Salmon is a potent dietary source of the heart-healthy omega-3 fats EPA and DHA. Despite what you may have heard, farmed salmon actually contains more omega-3 fats than wild salmon. Salmon is also a smart choice of fish because it contains low levels of mercury. EPA and DHA have profound effects on heart health, ranging from decreasing triglyceride levels — an independent risk factor for cardiovascular disease — to reducing the risk of sudden death from heart attacks by almost 50 percent. Salmon can be a versatile protein and omega-3 source in your diet. Enjoy smoked salmon as a snack or in an omelet. You might also choose to broil, bake or poach salmon filets for lunch or dinner.
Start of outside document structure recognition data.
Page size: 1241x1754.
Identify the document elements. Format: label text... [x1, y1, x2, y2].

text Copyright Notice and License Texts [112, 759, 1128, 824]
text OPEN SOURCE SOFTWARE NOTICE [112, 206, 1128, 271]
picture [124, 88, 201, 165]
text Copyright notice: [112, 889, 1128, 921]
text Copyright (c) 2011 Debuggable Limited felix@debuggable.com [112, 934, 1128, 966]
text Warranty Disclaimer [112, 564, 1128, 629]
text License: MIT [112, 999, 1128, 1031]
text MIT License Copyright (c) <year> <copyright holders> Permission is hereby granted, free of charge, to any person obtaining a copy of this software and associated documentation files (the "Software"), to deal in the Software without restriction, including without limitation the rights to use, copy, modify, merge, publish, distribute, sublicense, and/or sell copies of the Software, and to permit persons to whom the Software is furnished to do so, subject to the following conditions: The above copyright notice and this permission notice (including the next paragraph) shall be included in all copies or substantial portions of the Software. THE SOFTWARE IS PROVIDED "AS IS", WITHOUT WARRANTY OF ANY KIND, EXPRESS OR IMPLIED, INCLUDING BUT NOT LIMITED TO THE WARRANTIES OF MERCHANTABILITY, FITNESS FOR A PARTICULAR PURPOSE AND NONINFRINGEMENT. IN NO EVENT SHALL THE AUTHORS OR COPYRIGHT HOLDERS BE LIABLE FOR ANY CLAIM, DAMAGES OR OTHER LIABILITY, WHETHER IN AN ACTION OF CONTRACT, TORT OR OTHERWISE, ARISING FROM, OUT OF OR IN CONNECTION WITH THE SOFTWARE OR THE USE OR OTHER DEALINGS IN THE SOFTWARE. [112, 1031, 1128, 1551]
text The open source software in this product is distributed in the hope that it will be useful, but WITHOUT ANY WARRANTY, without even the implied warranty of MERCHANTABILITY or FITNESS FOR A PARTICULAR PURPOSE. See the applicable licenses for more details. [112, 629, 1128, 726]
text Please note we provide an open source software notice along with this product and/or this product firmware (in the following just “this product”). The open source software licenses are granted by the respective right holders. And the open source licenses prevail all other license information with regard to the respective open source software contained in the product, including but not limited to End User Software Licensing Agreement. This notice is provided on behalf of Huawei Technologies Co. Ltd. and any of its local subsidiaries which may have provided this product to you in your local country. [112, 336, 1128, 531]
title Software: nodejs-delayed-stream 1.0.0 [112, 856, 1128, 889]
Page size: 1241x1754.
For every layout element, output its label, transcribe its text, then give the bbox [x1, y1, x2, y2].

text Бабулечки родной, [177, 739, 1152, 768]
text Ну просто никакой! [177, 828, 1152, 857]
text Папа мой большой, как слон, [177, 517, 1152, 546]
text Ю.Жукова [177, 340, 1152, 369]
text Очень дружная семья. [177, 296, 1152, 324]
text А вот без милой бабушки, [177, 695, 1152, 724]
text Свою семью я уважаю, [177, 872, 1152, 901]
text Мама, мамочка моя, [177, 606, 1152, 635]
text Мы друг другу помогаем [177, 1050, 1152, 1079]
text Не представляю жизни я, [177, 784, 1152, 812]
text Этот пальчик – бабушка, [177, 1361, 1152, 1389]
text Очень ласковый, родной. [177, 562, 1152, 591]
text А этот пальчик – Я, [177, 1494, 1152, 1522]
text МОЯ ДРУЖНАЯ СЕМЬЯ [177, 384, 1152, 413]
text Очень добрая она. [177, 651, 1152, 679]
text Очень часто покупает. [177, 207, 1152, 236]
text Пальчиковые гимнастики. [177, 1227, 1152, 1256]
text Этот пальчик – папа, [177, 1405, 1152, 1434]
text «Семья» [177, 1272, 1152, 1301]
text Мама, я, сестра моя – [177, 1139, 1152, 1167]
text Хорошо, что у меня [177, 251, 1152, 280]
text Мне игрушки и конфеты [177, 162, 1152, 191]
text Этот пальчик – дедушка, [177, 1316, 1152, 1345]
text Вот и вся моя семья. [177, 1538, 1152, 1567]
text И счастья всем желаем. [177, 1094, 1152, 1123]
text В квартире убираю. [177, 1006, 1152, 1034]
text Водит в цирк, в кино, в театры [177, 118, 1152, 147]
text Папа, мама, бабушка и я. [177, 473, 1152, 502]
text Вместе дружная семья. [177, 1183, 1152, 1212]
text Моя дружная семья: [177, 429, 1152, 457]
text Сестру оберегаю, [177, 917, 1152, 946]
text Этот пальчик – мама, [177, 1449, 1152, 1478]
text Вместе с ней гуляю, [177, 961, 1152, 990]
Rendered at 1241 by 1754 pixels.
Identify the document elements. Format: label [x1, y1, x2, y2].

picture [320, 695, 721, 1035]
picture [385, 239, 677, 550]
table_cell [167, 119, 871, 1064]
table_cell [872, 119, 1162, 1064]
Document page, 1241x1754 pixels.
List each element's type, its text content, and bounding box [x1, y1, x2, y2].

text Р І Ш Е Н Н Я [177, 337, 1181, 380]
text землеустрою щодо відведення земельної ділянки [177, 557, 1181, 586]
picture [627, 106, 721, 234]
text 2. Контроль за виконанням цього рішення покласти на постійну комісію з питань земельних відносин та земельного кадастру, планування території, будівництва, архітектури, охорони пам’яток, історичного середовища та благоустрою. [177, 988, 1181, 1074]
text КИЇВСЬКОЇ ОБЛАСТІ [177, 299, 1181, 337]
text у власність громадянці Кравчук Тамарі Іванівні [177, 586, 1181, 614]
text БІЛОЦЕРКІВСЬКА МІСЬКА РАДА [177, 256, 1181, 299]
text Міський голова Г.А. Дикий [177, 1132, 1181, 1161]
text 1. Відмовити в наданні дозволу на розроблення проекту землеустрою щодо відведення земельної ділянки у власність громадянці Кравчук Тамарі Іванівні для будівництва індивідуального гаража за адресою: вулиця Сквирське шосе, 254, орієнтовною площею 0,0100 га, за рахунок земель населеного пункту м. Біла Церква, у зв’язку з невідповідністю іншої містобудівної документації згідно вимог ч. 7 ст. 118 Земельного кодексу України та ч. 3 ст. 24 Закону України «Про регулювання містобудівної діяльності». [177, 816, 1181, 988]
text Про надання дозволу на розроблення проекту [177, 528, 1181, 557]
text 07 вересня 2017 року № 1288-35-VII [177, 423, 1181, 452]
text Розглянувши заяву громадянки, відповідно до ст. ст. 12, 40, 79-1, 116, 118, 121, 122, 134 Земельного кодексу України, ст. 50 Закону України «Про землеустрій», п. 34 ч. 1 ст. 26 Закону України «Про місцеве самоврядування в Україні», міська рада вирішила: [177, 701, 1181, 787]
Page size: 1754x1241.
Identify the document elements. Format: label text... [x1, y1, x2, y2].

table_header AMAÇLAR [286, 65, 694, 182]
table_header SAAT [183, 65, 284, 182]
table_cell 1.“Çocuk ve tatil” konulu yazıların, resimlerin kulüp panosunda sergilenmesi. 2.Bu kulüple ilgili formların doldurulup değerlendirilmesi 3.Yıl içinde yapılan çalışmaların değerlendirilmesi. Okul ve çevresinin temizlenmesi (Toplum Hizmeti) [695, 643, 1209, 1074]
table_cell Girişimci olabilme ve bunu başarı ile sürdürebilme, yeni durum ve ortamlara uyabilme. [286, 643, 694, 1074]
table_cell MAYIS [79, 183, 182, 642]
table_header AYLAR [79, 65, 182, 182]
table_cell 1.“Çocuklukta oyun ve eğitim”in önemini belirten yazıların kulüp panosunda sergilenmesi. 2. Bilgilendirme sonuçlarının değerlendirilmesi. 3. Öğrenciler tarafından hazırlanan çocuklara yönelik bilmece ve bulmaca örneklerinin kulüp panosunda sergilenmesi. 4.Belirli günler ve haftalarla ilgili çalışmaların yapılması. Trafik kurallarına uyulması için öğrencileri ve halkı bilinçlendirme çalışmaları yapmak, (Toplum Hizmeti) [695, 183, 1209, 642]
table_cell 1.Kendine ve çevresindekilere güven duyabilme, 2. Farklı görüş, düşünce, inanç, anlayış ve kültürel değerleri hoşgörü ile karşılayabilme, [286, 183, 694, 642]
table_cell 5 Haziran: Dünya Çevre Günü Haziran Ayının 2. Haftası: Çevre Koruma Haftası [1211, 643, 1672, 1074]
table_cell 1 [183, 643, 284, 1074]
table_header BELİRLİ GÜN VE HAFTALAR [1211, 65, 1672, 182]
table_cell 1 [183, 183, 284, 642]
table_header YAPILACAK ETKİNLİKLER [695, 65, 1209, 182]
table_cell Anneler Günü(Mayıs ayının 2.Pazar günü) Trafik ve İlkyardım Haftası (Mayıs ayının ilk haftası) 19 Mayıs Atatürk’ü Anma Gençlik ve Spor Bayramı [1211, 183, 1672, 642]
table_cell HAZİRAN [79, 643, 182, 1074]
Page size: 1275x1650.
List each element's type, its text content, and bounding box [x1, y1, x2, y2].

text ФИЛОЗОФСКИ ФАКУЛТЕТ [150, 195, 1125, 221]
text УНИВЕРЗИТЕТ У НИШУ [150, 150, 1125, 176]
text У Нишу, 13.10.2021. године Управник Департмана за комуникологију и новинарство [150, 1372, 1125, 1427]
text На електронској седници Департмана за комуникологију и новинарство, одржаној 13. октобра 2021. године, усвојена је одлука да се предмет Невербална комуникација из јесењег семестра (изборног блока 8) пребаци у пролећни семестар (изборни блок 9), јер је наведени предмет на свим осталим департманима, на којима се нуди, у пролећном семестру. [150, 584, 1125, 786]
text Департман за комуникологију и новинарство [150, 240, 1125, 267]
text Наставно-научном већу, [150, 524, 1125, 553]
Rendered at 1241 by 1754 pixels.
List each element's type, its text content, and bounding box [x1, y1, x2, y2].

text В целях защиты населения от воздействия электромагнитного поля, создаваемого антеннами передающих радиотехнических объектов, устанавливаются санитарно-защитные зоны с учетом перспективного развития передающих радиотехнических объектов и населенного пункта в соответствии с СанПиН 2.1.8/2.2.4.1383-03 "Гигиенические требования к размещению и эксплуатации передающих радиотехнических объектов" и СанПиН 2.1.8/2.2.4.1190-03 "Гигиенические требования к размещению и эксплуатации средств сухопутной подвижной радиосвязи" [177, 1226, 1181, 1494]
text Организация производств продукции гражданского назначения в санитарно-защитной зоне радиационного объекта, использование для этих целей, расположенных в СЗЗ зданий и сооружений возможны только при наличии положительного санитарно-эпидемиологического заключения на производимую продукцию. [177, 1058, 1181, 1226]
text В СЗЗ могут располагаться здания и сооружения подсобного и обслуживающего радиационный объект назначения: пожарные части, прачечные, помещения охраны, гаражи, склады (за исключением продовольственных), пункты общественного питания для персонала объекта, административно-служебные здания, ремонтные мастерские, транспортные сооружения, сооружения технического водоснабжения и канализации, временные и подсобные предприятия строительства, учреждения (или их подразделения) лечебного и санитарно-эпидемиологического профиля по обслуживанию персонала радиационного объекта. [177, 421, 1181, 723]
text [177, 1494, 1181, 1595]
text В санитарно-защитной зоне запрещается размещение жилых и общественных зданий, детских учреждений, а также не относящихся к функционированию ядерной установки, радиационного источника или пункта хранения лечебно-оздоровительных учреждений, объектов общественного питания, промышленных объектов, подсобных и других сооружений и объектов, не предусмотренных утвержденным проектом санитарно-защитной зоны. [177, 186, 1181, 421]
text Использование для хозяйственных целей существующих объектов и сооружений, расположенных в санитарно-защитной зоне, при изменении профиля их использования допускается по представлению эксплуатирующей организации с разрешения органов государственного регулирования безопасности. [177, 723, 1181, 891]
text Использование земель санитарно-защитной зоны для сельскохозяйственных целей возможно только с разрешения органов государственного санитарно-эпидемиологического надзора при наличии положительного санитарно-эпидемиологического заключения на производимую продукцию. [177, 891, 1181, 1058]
And if you’re in a pinch, canned or packet salmon is a portable source you can add to salads without needing a refrigerator to keep it fresh.
Chia seeds — yes, from the famous Chia pet — have emerged as a health-boosting powerhouse. One tablespoon of chia seeds contains five grams of fiber, while you’d need two tablespoons of flaxseed meal to get the same amount of fiber. One tablespoon of chia seeds has approximately 2.4 grams of the plant-based omega-3 fat, alpha-linolenic acid, also found in flaxseed meal. Chia seeds contain chlorogenic acid, an antioxidant that may help improve blood sugar control. You can find chia seeds in the health food section of your local grocery store, usually near the flaxseed. Adding chia seeds to your diet is simple. Mix them into yogurt, add 1 tablespoon to a protein shake or stir them into oatmeal for an extra infusion of fiber and antioxidants.
Blueberries are one of a limited number of fruits with its origins in North America. A berry with a long history, researchers estimate that blueberries have been around for 13,000 years. They were a long-time staple of native American foragers, used for nutritional and medicinal purposes. Blueberries have also been shown to fight America’s silent killer, high blood pressure. Eating the equivalent of 2 cups of blueberries each day for eight weeks can lower blood pressure by 6 percent, according to a 2010 study in “The Journal of Nutrition.” Blueberries, like raspberries, are just as nutritious fresh as they are frozen. Top a bowl of Greek yogurt with blueberries and raw cashews for a simple, high protein, high antioxidant breakfast, or have a bowl of blueberries after dinner for a naturally sweet dessert.
Blueberries are often touted as the ultimate healthy food, but raspberries contain a nutrient profile that should not be forgotten. One cup of raspberries has more than two times the fiber of one cup of blueberries. Raspberries have an antioxidant capacity — a rating scientists use to determine the amount of antioxidants in foods — greater than strawberries, kiwis, broccoli, leeks, apples and tomatoes. Research with black raspberries has shown that raspberries can fight DNA damage and the production of inflammation producing proteins in your body.
Depending on where you live, raspberry season usually lasts from the end of May to August. But you don’t have to be limited to eating raspberries only during this time. Frozen raspberries are available year round and contain levels of nutrients comparable to freshly picked raspberries. Raspberries are naturally sweet and are perfect for dessert after dinner, on top of a spinach salad with sliced almonds and grilled steak during lunch, or in a smoothie for breakfast.
Kimchee is a traditional Korean dish consisting of fermented vegetables, mainly cabbage. The fermentation of the cabbage to make kimchee fosters the growth of probiotics such as lactobacilli, the same healthy bacteria found in yogurt. In addition to the probiotics to support healthy digestion, eating kimchee can also aid in weight loss. Researchers from Ajou University School of Medicine found that daily consumption of kimchee improved insulin levels and reduced body fat percentage. You can find kimchee in the Asian section of your local grocery store or you can make your own. Eat kimchee as a side dish or incorporate it into an Asian-inspired stir fry.